The usual thing, of course, is for such intense interests to take a back seat in adolescence, when even more compelling interests come to the fore. What is unusual is for them to come back to the front seat again, once the hormones have settled down. [ Yes, I realise there's an amusing front seat/back seat joke lurking here, but remember British adolescents never own or have access to cars]. Even more unusual is for there to be a living to made out of them: it is an enviably happy person whose life-work is of a piece with their childhood hobbies.
I remember, when my son was about nine and still deep in his own dinosaurs and natural history phase, going one Saturday afternoon to our local "real" camera shop, City Photographic, probably to buy my weekly supply of film. I gradually realised that he was rigid with focussed attention, like a pointer dog. Following his gaze, I saw a familiar face and haircut and heard a distinctive, rhotacized voice. It was Chris Packham, expert wildlife photographer, and one of the presenters of a favourite TV programme (and a much-watched "Dinosaur Special" video), The Really Wild Show. It turned out he is a local boy.
Now, Chris is a perfect example of what I'm talking about. He is one of that select band of wildlife presenters who are potential Attenborough heirs, and there is a reason for that: his enthusiasm and knowledge go all the way down. You won't find many TV celebrities who can talk about a childhood spent delving for snakes in heathy tussocks in the New Forest, then going to bed unwashed, in order to keep the (allegedly) delightful smell of grass snake on their hands. Or who know a certain woman who is an authority on slugs, who says the only way to distinguish certain species is to taste them. Such people are a precious resource.
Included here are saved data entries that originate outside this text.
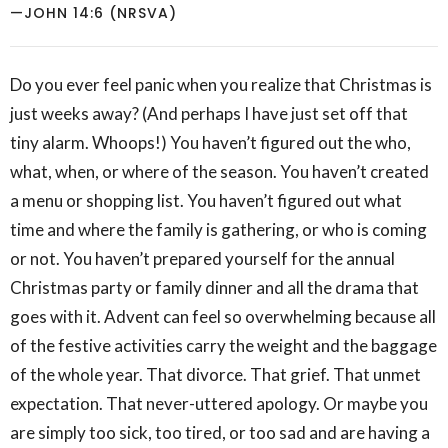
—JOHN 14:6 (NRSVA)
Do you ever feel panic when you realize that Christmas is
just weeks away? (And perhaps I have just set off that
tiny alarm. Whoops!) You haven’t figured out the who,
what, when, or where of the season. You haven’t created
a menu or shopping list. You haven’t figured out what
time and where the family is gathering, or who is coming
or not. You haven’t prepared yourself for the annual
Christmas party or family dinner and all the drama that
goes with it. Advent can feel so overwhelming because all
of the festive activities carry the weight and the baggage
of the whole year. That divorce. That grief. That unmet
expectation. That never-uttered apology. Or maybe you
are simply too sick, too tired, or too sad and are having a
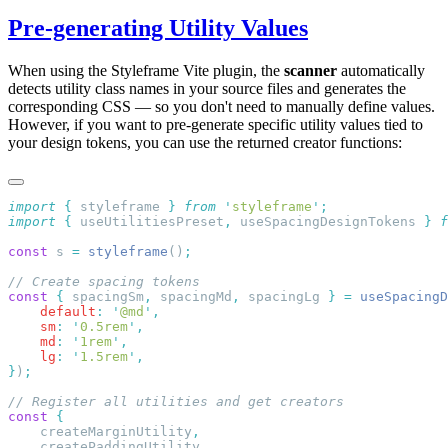
Pre-generating Utility Values
When using the Styleframe Vite plugin, the
scanner
automatically
detects utility class names in your source files and generates the
corresponding CSS — so you don't need to manually define values.
However, if you want to pre-generate specific utility values tied to
your design tokens, you can use the returned creator functions:
import
 {
 styleframe
 }
 from
 '
styleframe
'
import
 {
 useUtilitiesPreset
,
 useSpacingDesignTokens
 }
 f
const
 s 
=
 styleframe
()
const
 {
 spacingSm
,
 spacingMd
,
 spacingLg 
}
 =
 useSpacingD
    default
:
 '
@md
'
    sm
:
 '
0.5rem
'
    md
:
 '
1rem
'
    lg
:
 '
1.5rem
'
}
)
const
    createMarginUtility
    createPaddingUtility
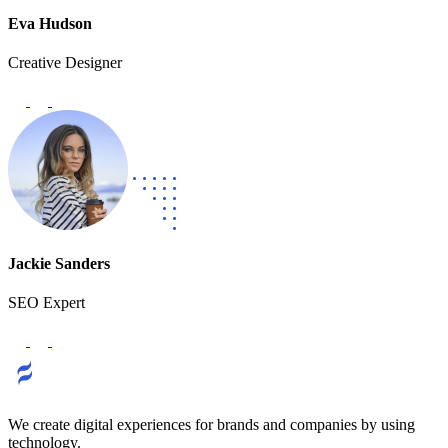
Eva Hudson
Creative Designer
Jackie Sanders
SEO Expert
We create digital experiences for brands and companies by using
technology.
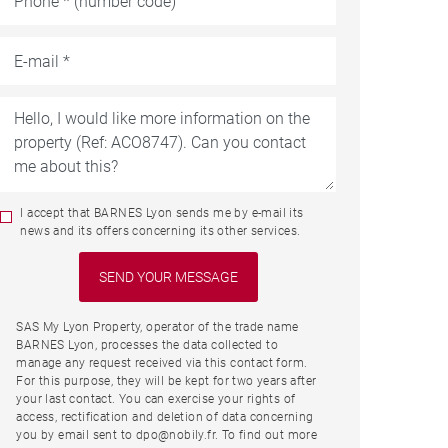
I accept that BARNES Lyon sends me by e-mail its
news and its offers concerning its other services.
SAS My Lyon Property, operator of the trade name
BARNES Lyon, processes the data collected to
manage any request received via this contact form.
For this purpose, they will be kept for two years after
your last contact. You can exercise your rights of
access, rectification and deletion of data concerning
you by email sent to dpo@nobily.fr. To find out more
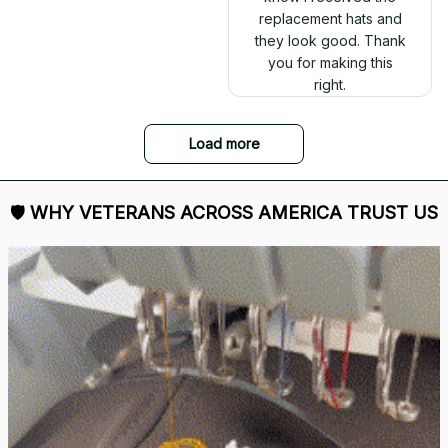
replacement hats and
they look good. Thank
you for making this
right.
Load more
🛡 
WHY VETERANS ACROSS AMERICA TRUST US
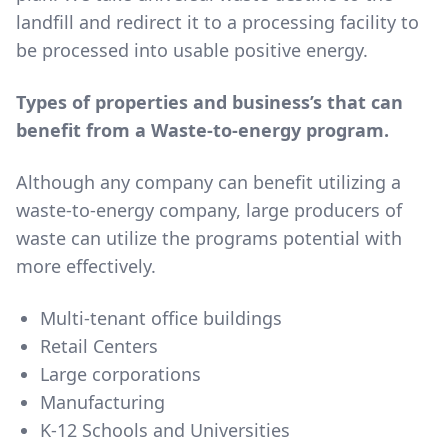
landfill and redirect it to a processing facility to
be processed into usable positive energy.
Types of properties and business’s that can
benefit from a Waste-to-energy program.
Although any company can benefit utilizing a
waste-to-energy company, large producers of
waste can utilize the programs potential with
more effectively.
Multi-tenant office buildings
Retail Centers
Large corporations
Manufacturing
K-12 Schools and Universities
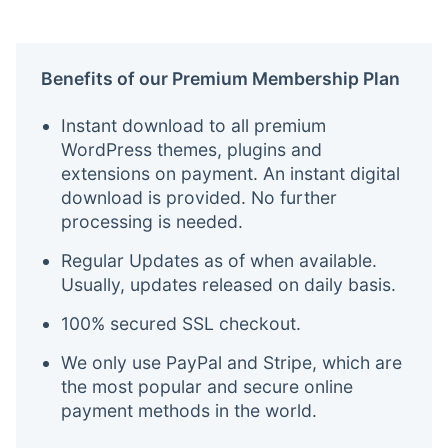
Benefits of our Premium Membership Plan
Instant download to all premium
WordPress themes, plugins and
extensions on payment. An instant digital
download is provided. No further
processing is needed.
Regular Updates as of when available.
Usually, updates released on daily basis.
100% secured SSL checkout.
We only use PayPal and Stripe, which are
the most popular and secure online
payment methods in the world.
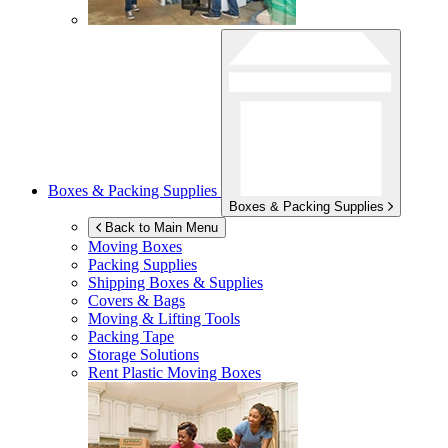
Boxes & Packing Supplies
Boxes & Packing Supplies
Back to Main Menu
Moving Boxes
Packing Supplies
Shipping Boxes & Supplies
Covers & Bags
Moving & Lifting Tools
Packing Tape
Storage Solutions
Rent Plastic Moving Boxes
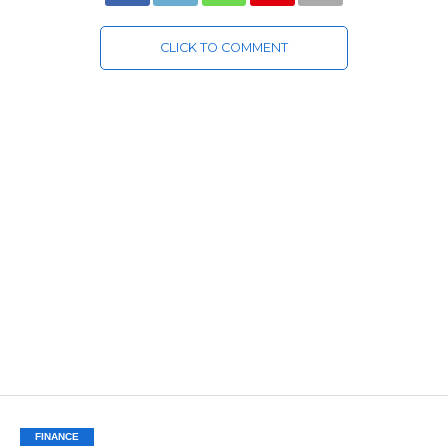
CLICK TO COMMENT
FINANCE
Most of us fall by the wayside. I remember at university meeting a guy who was studying life sciences, and discovering we had a childhood enthusiasm for moths in common. It turned out that very night he was going to be running a mercury vapour trap in his college garden -- something I'd often read about but never done -- and he invited me along. It could have been the start of a beautiful friendship, and a revival of entomological passion.
But later on some other friends invited me to the bar, one thing led to another, and I forgot all about the light trap. So it goes. As in politics and all fields of endeavour, the crucial distinction in life is between those who express an interest, and those who show up.
Emmet Gowin,
Mariposas Nocturnas. Edith in Panama (2006)
4 comments:
" built movie-quality miniature worlds out of plaster and plasticine"
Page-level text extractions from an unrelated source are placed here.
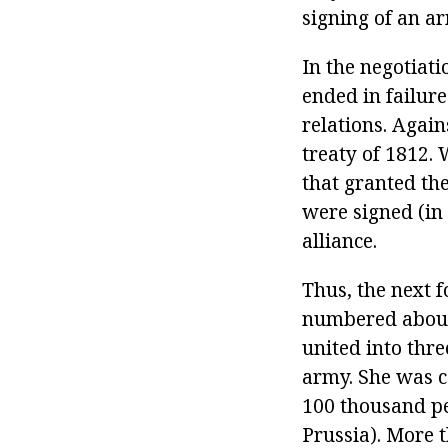
signing of an ar
In the negotiat
ended in failure
relations. Agai
treaty of 1812.
that granted th
were signed (in
alliance.
Thus, the next 
numbered about 
united into thr
army. She was 
100 thousand pe
Prussia). More 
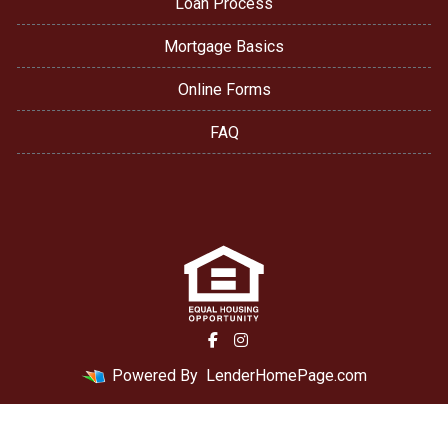
Loan Process
Mortgage Basics
Online Forms
FAQ
Powered By
LenderHomePage.com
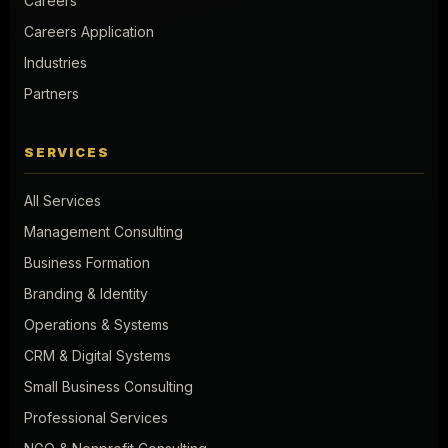
Careers
Careers Application
Industries
Partners
SERVICES
All Services
Management Consulting
Business Formation
Branding & Identity
Operations & Systems
CRM & Digital Systems
Small Business Consulting
Professional Services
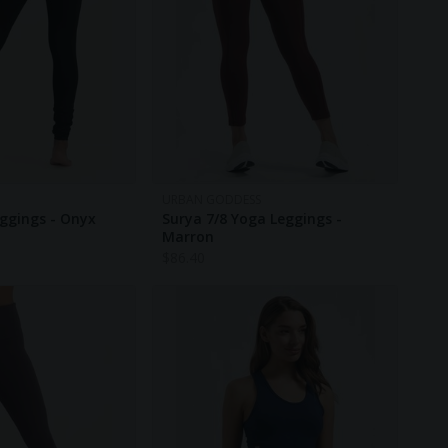
URBAN GODDESS
ggings - Onyx
Surya 7/8 Yoga Leggings -
Marron
$
86.40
Did you make this bit up, and if not how come I didn't know about it?
No, perfectly true -- different friends at different times, I suppose.
Mike
I'm not sure they'd have ever been "movie quality" and Ray Harryhausen certainly won't have lost any sleep over it, but in the days before my fingers were regularly stuck together by Airfix glue, I certainly built many Roman villages from plasticine. When I wasn't building those, I'd create several day's worth of wars with trains, cars, Airfix soldiers and kits.
This is not nostalgia, just fact. I guess I was waiting for computers to be invented.
Dave,
I think we all were... Hard to imagine life before computers, now.
"Movie quality" may sound OTT, but this guy's were amazing (older brother of a junior school mate) -- carefully lit with concealed electric bulbs, beautifully rendered surfaces. I'll never forget the barbed-wire coils he made for his WW1 trenches setup, made with biro springs... I'd love to know what he's doing now. Probably a retired chartered accountant with train set.